Finchè il loro amore era durato puro ed innocente, per tutto il tempo che ella avea assistito Giovanni, quella donna le era parsa, sì, un ostacolo alla loro felicità, l’avea odiata per il male che avea fatto a lui; ma non le era mai venuto in mente di essere gelosa. Soltanto dacchè avea vissuto con lui nella bella intimità libera, dacchè si era illusa, per un momento, di essere lei la moglie, la vera moglie degna di lui per l’intensità dell’affetto e perchè a lui solo avea appartenuto, soltanto allora quella mostruosa gelosia era venuta ad avvilirla con i suoi sospetti, a mettere una macchia turpe sulle belle immagini del suo unico amore.

O perchè?... Era forse un castigo? Avea fatto tanto male lei ad amare un uomo infelice, un uomo tradito?...

Con questi dubbi, con questi tormenti, ella era giunta a Milano.

Fu un arrivo pieno di mestizia.

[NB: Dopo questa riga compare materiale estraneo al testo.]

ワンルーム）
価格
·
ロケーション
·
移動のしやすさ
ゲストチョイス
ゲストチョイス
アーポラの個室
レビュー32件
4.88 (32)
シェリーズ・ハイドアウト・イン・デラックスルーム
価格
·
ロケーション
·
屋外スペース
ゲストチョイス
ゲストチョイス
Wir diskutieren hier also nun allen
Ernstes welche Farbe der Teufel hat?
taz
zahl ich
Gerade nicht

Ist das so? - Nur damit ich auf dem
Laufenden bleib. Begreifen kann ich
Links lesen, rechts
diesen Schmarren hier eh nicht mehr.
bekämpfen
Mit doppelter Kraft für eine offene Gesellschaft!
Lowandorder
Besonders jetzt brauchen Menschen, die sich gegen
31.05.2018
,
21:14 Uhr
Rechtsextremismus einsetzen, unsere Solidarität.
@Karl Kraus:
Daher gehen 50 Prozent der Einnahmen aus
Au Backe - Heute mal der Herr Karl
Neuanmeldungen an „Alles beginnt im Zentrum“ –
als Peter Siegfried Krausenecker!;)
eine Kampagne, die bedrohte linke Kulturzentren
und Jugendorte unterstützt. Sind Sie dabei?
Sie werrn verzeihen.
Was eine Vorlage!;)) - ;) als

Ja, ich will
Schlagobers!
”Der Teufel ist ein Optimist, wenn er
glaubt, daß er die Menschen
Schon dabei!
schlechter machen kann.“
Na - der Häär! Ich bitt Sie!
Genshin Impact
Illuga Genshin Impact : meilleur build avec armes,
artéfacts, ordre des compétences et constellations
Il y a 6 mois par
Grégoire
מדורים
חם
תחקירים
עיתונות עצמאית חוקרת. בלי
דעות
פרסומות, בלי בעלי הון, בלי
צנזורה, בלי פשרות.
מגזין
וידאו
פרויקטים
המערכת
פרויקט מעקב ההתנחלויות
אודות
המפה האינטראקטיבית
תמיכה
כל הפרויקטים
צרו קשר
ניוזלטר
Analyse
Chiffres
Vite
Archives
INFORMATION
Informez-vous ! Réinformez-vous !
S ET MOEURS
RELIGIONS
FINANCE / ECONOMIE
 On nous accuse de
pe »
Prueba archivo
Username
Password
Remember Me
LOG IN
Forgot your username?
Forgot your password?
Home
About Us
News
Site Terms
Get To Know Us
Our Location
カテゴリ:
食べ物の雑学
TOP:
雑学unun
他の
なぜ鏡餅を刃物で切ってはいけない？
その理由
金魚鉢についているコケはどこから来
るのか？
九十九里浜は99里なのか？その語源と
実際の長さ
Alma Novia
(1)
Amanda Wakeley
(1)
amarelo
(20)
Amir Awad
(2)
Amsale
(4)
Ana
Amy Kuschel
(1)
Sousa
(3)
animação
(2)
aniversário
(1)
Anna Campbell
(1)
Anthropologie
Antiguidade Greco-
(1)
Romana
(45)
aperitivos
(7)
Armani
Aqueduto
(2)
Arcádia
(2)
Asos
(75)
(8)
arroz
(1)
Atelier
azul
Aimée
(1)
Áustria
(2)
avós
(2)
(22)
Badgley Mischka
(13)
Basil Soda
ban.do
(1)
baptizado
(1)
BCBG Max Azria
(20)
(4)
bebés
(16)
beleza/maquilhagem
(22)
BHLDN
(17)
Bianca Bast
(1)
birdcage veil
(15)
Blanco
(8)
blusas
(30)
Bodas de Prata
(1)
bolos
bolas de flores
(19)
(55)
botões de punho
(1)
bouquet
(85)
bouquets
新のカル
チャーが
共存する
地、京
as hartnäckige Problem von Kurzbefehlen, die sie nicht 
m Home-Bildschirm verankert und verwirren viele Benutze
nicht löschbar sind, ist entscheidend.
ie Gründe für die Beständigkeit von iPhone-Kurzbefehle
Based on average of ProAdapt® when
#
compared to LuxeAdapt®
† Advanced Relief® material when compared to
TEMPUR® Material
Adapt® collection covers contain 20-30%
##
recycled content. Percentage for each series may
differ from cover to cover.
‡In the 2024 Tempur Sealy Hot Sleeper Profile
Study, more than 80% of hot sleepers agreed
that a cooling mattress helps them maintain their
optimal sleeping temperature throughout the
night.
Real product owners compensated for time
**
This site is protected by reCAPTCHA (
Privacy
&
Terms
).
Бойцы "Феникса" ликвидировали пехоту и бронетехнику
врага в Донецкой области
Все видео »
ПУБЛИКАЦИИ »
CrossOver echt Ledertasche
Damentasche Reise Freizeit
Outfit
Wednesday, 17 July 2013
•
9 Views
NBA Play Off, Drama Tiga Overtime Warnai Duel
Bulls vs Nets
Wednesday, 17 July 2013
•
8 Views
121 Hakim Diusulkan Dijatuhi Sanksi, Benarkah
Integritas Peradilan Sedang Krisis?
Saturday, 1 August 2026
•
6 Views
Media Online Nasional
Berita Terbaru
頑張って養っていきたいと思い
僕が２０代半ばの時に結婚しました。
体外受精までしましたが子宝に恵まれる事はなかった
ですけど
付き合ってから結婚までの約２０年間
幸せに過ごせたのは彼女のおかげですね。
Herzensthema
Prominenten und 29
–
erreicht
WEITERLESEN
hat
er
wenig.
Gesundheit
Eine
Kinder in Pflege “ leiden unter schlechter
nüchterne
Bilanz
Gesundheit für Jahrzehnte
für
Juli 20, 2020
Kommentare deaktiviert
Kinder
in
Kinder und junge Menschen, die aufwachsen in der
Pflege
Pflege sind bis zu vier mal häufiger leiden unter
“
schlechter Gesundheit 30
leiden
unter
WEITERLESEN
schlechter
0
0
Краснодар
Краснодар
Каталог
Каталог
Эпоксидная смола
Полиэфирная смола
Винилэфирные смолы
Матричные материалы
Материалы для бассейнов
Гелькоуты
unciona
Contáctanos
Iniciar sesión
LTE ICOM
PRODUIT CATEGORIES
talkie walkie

Alla stazione nessuno l’aspettava: nel suo appartamento, in via Sant’Andrea, nessuno altro che una servetta svizzera, di buono aspetto però.

Ma nella serata egli andò a trovarla e l’elegante nido che le aveva preparato brillò di luce e di gioja.

Il settembre e l’ottobre passarono così in una alternativa di giorni grigi e tristi, traversati da alcune ore di felicità violenta.

Il lunedì fissato per le prove, ella si trovò, a mezzogiorno in punto, davanti la porta del teatro Milanese.